What this task involves:
Return every line of the records, exact and in full, until you have returned the line with "świeca <485, 259>", and include none of the pictures.

Information:
***

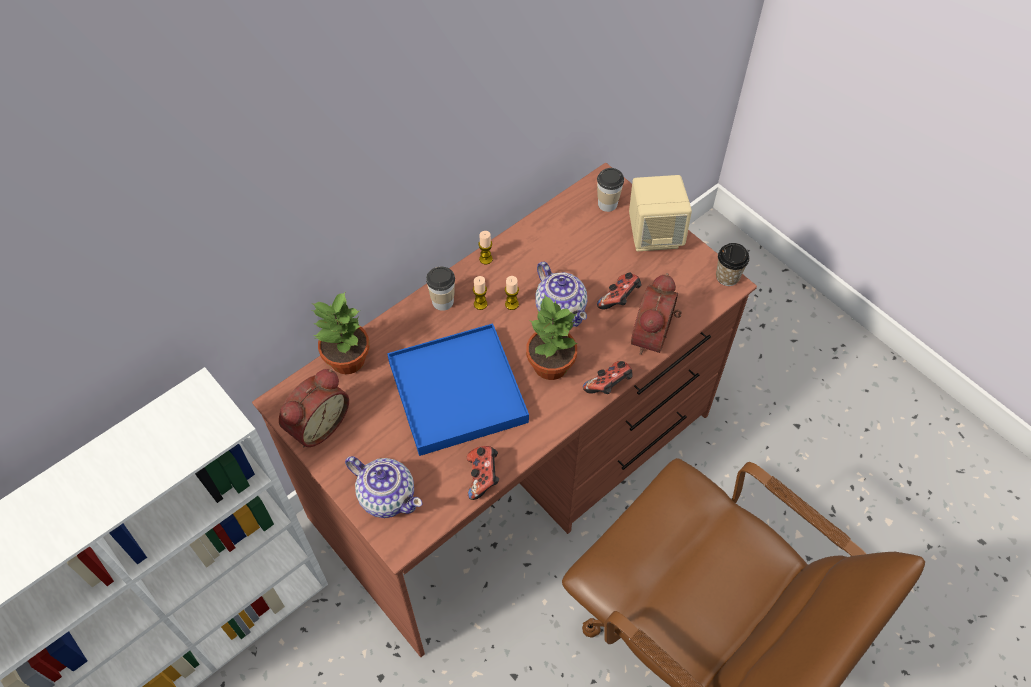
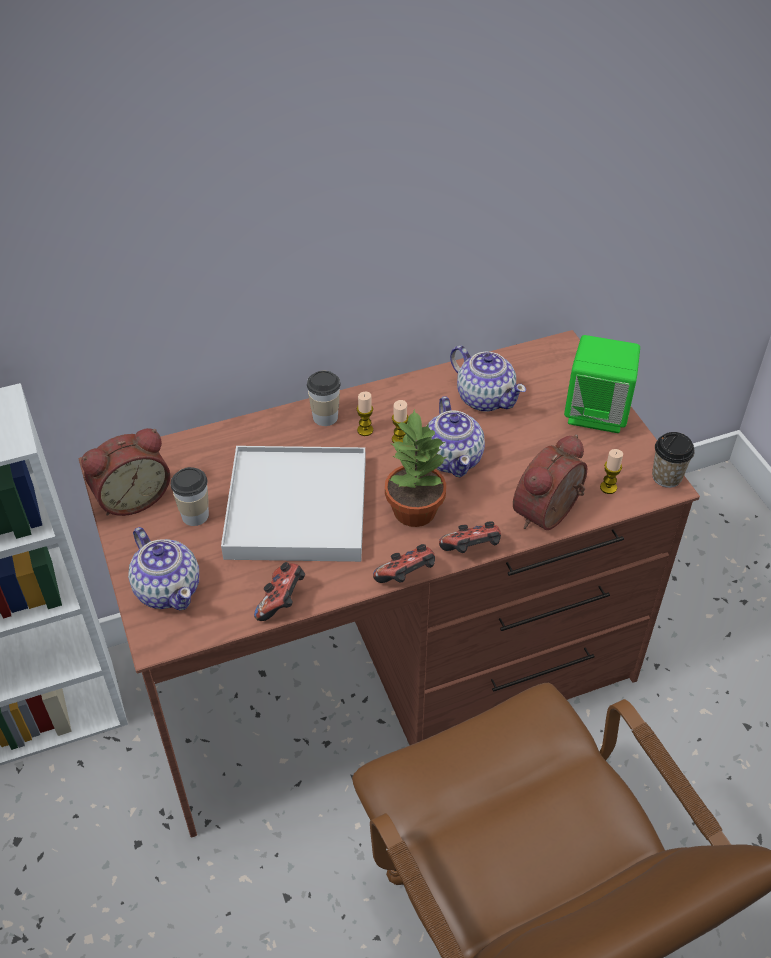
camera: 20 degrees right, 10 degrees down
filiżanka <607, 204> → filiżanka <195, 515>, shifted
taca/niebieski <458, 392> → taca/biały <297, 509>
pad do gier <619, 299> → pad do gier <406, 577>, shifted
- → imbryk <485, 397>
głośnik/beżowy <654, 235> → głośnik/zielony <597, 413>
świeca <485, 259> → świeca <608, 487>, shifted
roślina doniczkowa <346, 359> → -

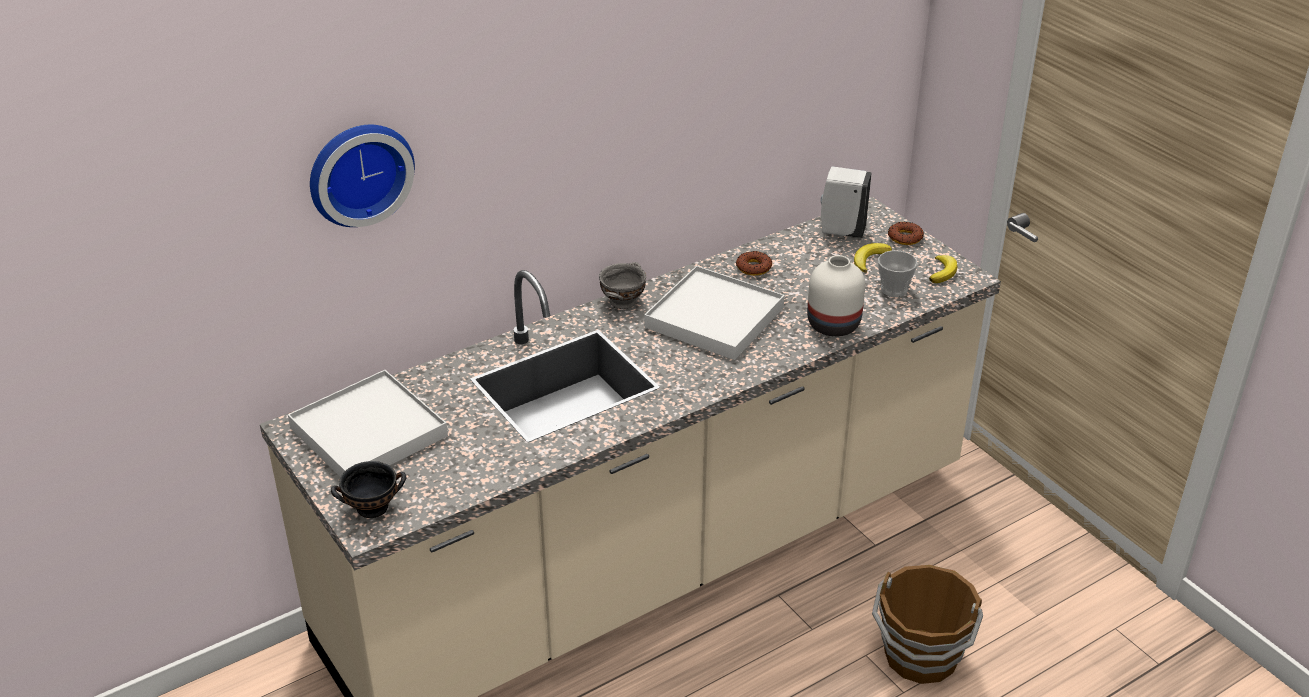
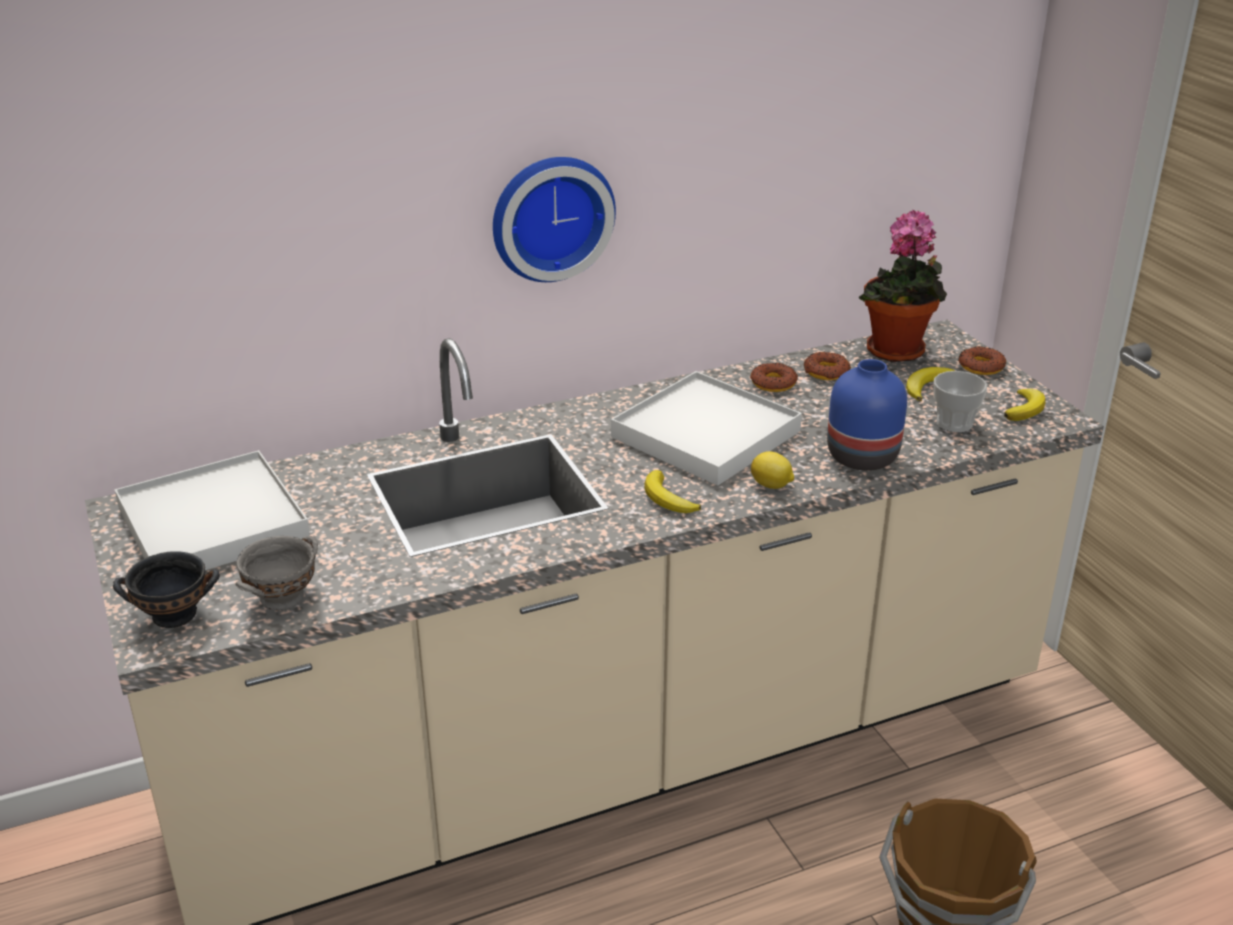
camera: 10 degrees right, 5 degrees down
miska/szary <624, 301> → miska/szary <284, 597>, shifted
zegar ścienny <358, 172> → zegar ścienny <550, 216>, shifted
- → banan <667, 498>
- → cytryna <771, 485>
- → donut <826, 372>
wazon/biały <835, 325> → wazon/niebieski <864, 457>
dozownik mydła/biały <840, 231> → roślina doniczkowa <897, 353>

***

Response:
camera: 20 degrees right, 10 degrees down
filiżanka <607, 204> → filiżanka <195, 515>, shifted
taca/niebieski <458, 392> → taca/biały <297, 509>
pad do gier <619, 299> → pad do gier <406, 577>, shifted
- → imbryk <485, 397>
głośnik/beżowy <654, 235> → głośnik/zielony <597, 413>
świeca <485, 259> → świeca <608, 487>, shifted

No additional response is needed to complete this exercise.